# Changing the license plate bulbs



## L7jr (Apr 28, 2005)

Does anyone know how to change the light bulbs for the rear license plate? I looked in the manual and it looks like there is a screw or something there because the diagram shows arrows pointing in a circular direction.

I was looking at the assemblies today and saw that the bulbs are surrounded in rubber. Do I have to pry off the rubber and then there are screws there or do I gain access to the bulbs from inside the trunk by lifting the lining?

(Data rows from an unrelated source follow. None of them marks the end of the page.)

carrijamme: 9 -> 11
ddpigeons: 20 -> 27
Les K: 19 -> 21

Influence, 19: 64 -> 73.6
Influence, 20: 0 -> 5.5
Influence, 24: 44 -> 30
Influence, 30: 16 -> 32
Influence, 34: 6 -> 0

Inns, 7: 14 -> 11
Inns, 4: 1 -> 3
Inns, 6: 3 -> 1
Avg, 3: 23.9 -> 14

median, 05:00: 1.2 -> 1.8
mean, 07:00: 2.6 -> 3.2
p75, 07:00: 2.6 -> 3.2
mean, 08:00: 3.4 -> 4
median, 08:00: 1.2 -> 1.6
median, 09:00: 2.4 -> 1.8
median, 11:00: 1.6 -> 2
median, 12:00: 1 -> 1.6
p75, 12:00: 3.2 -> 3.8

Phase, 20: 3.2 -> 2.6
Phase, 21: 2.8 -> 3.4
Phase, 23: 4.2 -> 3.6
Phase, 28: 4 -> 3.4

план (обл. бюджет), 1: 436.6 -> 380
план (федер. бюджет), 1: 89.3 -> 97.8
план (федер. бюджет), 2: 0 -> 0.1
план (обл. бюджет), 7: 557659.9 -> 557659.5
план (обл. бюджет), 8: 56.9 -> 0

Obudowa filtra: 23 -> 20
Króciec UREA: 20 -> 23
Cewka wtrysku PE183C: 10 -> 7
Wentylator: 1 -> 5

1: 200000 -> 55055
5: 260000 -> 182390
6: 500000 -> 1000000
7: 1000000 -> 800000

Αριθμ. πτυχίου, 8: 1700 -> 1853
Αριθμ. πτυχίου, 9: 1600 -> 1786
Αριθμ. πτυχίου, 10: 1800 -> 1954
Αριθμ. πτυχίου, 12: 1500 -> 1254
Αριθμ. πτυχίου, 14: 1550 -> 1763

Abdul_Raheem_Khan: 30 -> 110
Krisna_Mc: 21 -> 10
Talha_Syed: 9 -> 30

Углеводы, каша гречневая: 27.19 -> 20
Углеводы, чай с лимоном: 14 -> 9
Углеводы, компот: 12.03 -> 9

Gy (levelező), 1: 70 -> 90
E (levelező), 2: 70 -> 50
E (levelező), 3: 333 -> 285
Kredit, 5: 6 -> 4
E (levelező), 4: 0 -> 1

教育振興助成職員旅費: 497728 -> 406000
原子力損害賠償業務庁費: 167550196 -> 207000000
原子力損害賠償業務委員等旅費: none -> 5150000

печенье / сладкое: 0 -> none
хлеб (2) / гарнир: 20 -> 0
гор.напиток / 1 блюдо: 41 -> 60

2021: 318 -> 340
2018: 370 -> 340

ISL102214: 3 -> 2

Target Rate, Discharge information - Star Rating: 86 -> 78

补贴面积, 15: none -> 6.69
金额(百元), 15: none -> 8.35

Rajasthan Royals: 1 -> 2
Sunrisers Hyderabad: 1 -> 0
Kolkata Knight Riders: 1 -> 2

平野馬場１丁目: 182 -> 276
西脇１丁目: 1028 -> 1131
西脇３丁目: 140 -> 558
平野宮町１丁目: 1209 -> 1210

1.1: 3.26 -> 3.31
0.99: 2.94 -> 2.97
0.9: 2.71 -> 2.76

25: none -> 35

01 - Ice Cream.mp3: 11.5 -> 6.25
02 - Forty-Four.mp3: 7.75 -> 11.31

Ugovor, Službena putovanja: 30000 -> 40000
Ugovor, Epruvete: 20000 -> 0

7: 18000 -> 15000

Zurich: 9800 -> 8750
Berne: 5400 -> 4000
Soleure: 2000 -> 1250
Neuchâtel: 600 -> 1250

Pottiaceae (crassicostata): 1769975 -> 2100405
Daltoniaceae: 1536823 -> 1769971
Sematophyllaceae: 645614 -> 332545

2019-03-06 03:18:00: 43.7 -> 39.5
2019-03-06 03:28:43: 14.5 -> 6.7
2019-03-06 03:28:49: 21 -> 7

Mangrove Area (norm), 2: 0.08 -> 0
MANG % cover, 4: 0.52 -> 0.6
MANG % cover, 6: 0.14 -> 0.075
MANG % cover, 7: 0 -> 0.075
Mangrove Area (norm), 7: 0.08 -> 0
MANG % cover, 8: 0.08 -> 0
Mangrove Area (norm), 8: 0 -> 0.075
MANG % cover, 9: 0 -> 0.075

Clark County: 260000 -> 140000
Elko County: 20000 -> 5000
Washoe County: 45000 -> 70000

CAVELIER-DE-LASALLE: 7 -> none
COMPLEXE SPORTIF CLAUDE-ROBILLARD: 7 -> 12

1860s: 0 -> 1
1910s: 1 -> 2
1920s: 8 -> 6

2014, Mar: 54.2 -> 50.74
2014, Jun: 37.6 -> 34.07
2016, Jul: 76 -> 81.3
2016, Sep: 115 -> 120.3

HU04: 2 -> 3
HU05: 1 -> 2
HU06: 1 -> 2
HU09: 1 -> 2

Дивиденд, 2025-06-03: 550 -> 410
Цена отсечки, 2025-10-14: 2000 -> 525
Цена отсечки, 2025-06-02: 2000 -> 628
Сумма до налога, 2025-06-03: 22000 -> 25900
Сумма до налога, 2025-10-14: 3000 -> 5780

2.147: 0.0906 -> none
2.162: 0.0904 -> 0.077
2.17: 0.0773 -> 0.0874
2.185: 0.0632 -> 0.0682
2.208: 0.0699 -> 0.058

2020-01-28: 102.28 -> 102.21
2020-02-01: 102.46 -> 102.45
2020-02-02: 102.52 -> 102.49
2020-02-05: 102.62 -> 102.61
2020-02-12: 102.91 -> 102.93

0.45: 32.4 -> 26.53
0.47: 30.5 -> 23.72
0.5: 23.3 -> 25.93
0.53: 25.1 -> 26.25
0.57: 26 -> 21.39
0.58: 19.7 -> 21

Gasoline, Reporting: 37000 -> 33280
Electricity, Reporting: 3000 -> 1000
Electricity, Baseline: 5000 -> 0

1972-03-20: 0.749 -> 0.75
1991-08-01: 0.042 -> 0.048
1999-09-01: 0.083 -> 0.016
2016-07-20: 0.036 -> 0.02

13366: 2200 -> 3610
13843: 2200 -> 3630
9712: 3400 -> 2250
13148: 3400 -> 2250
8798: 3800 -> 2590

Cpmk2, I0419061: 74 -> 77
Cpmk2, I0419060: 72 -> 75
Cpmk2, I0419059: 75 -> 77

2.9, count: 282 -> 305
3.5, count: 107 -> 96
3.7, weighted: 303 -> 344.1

One last question, what are the chances that both bulbs go at the same time or is that just a coincidence?


----------



## steve_00altimase (Dec 31, 2005)

The bulbs are actually really easy to replace. The whole light assembly should just come right out when you pull on it (may require a little effort). After you have pulled the assembly out, you twist the light fixture to release it from the rest of the assembly, and once the bulb is exposed it pulls straight out.

I hope this is helpful. I have replaced mine a couple of times. It isn't very hard. (One of my lights was out when I got the car, and then I had to replace the other when my cousin backed into my bumper.)


----------



## L7jr (Apr 28, 2005)

steve_00altimase said:


> The bulbs are actually really easy to replace. The whole light assembly should just come right out when you pull on it (may require a little effort). After you have pulled the assembly out, you twist the light fixture to release it from the rest of the assembly, and once the bulb is exposed it pulls straight out.
> 
> I hope this is helpful. I have replaced mine a couple of times. It isn't very hard. (One of my lights was out when I got the car, and then I had to replace the other when my cousin backed into my bumper.)


Thank you. The information that you gave was very helpful.


----------